A little over 27 years after his first Indian sojourn, Chinese Prime Minister Li Keqiang landed in New Delhi on a hot Sunday afternoon, to be met by his Indian counterpart Manmohan Singh, who firmly stated that lingering border tensions could have a negative impact on bilateral ties.
Li, who took over office after a leadership transition in March, arrived here on a special flight at about 3 pm and was greeted by Minister of State for External Affairs E Ahamed, Foreign Secretary Ranjan Mathai and senior Indian diplomats.
In the evening, he arrived at the PM’s 7 Race Course Road residence, accompanied by a restricted number of officials at about 7.30 pm. According to sources, Singh in a “constructive but firm manner” raised the issue of recent border incursion, during which Chinese soldiers pitched tents, 19 kilometres into Indian territory after crossing the Line of Actual Control (LAC).
Singh told the Chinese premier that it was important to have peace and tranquility at the border, which could otherwise dampen the burgeoning ties between the two Asian giants, sources added. “The atmosphere was cordial and candid, but we firmly raised our priority issues,” they said.
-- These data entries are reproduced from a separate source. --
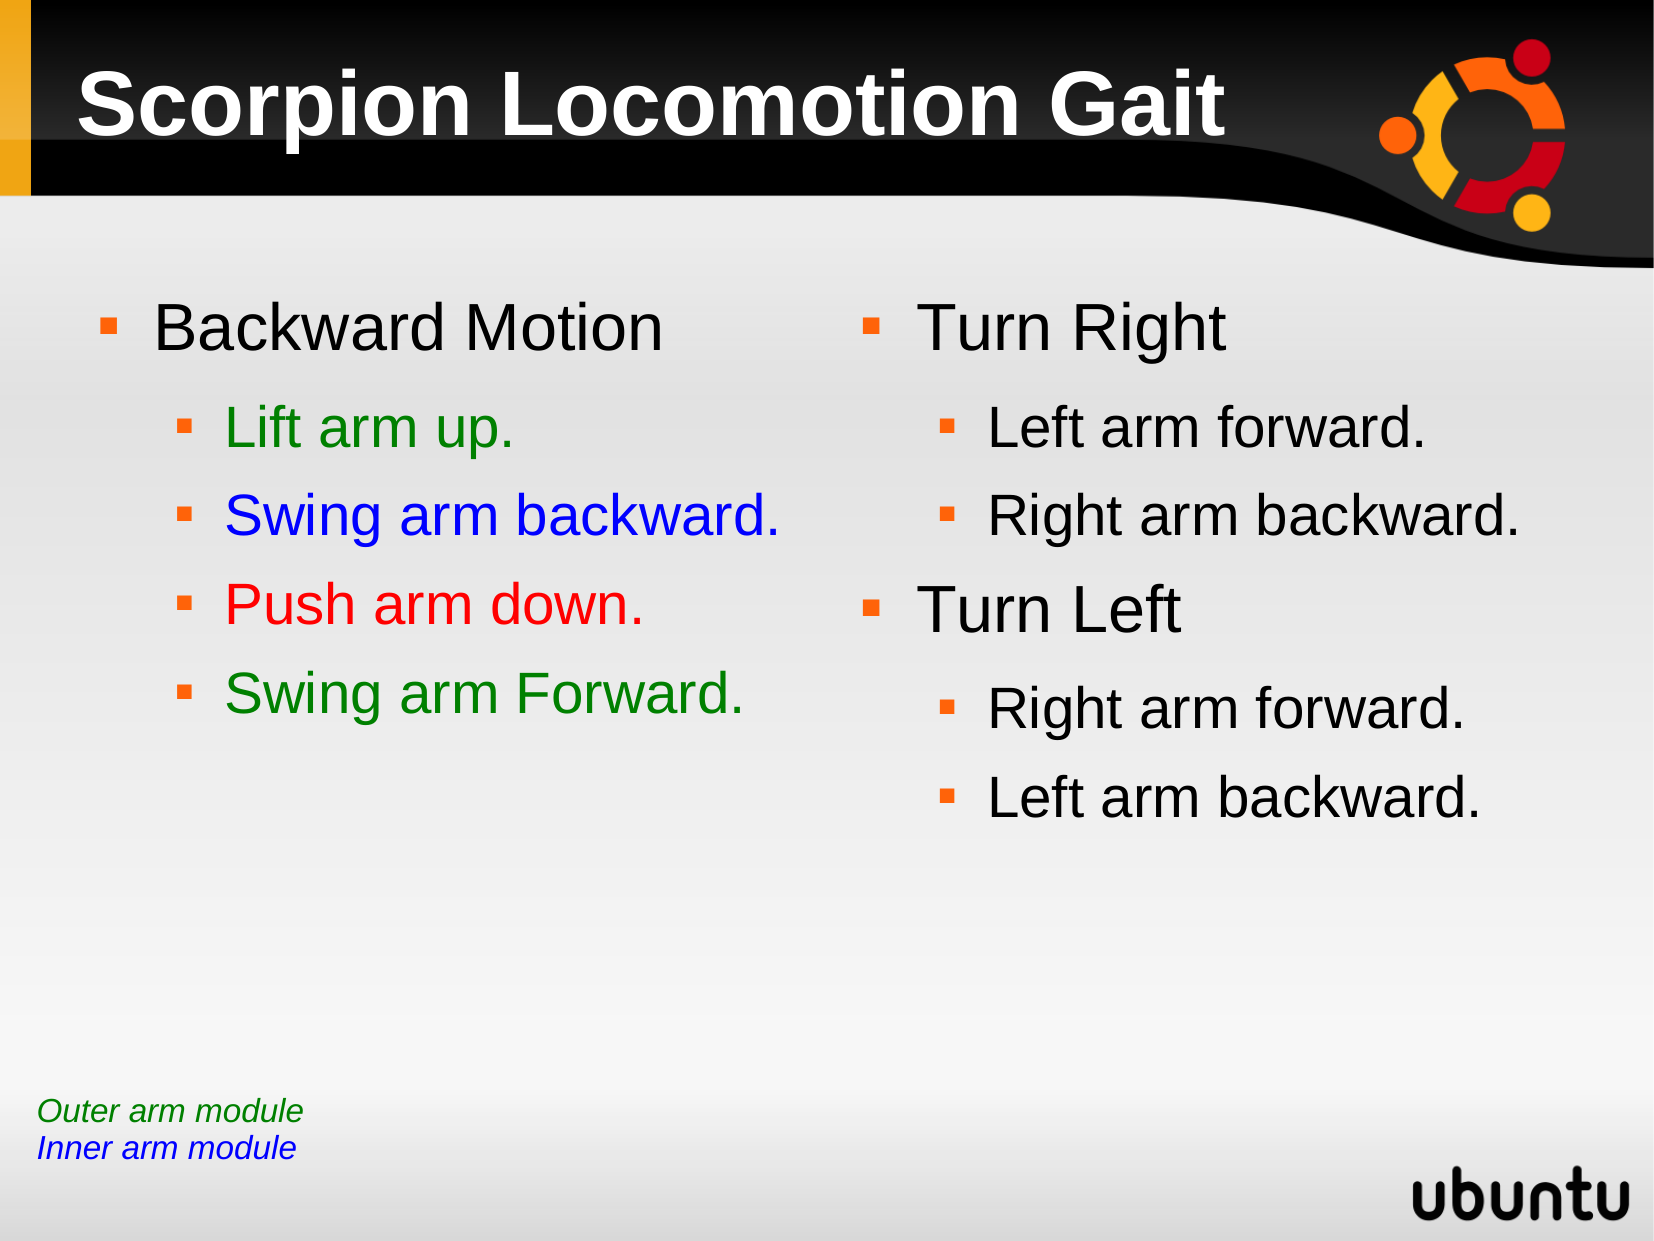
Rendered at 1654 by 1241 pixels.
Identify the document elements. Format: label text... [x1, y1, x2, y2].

picture [0, 0, 1654, 1241]
title Scorpion Locomotion Gait [76, 0, 1565, 208]
list Backward Motion Lift arm up. Swing arm backward. Push arm down. Swing arm Forward. [82, 290, 809, 788]
text_box Outer arm module Inner arm module [21, 1085, 360, 1175]
list Turn Right Left arm forward. Right arm backward. Turn Left Right arm forward. Left arm backward. [845, 290, 1572, 1094]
After the stand-off at the western sector ended on May 5, China had indicated that it wanted quicker momentum on the border talks, while India had insisted that it would revive the demand for clarification and confirmation of Line of Actual Control. After Singh articulated the border concerns, the Chinese leader raised their long-standing bugbear of the role of Dalai Lama and activities of Tibetan freedom activists on Indian soil. The standard Indian reply has always been that Dalai Lama is a religious leader and a guest in India.